Tally the lines in the items below that contain the string "determined", and give only that number.

Some items
┌──

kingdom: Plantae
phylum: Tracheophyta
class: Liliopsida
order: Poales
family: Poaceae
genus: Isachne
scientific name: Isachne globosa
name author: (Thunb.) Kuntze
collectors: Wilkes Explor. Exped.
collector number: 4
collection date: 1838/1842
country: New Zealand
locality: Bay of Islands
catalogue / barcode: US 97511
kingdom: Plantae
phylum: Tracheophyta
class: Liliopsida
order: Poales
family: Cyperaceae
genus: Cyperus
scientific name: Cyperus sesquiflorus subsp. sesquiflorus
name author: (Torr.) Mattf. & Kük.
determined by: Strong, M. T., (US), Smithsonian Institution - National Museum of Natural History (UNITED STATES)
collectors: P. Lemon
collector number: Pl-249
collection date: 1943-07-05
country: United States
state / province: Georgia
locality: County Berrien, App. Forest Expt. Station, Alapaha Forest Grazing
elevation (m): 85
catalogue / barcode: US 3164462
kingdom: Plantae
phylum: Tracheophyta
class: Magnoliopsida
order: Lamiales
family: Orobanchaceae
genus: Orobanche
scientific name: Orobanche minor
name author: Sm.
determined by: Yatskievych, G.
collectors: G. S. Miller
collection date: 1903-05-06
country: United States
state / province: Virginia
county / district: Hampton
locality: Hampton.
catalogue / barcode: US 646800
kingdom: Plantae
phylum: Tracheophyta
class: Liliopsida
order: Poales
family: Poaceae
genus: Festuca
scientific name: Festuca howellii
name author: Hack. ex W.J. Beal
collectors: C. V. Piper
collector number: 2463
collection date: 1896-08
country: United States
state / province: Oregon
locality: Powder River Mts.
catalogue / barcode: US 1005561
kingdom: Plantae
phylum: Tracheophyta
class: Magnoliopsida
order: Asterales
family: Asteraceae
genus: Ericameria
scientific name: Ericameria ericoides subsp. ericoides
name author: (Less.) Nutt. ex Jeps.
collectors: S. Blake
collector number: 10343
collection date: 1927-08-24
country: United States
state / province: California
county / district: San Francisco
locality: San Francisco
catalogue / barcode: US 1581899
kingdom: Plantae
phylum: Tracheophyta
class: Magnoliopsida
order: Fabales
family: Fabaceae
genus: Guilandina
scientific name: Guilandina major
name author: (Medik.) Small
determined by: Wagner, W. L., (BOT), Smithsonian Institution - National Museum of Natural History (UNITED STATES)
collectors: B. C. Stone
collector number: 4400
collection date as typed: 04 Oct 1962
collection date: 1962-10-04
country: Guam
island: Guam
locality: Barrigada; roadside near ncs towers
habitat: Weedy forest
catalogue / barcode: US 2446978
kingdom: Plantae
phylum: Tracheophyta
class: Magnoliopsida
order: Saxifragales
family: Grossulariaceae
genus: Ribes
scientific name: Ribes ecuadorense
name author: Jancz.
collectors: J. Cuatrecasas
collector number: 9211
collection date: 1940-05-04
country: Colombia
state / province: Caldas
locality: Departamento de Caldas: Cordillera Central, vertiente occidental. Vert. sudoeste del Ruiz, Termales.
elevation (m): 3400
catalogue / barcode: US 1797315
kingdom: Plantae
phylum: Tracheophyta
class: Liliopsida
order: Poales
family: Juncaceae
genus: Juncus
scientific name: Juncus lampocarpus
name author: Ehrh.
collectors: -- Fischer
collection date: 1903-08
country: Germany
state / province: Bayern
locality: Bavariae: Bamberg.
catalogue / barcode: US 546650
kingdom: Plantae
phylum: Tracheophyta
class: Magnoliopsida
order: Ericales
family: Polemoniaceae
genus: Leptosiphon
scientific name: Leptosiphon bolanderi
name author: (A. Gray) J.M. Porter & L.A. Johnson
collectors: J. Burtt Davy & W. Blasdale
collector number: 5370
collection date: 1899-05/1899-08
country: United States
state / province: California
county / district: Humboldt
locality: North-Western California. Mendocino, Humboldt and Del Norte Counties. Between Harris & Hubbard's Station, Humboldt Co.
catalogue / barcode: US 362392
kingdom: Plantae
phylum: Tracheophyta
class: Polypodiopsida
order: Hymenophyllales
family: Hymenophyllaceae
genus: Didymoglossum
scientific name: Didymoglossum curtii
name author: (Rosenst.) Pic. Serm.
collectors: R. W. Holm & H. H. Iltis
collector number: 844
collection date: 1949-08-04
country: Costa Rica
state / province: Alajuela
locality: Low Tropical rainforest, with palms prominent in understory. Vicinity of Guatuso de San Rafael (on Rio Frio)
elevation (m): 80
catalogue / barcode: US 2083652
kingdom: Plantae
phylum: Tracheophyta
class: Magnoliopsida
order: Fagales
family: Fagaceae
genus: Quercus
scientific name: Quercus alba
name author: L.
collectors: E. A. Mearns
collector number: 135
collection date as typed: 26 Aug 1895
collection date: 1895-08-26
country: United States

└──

RESPONSE
3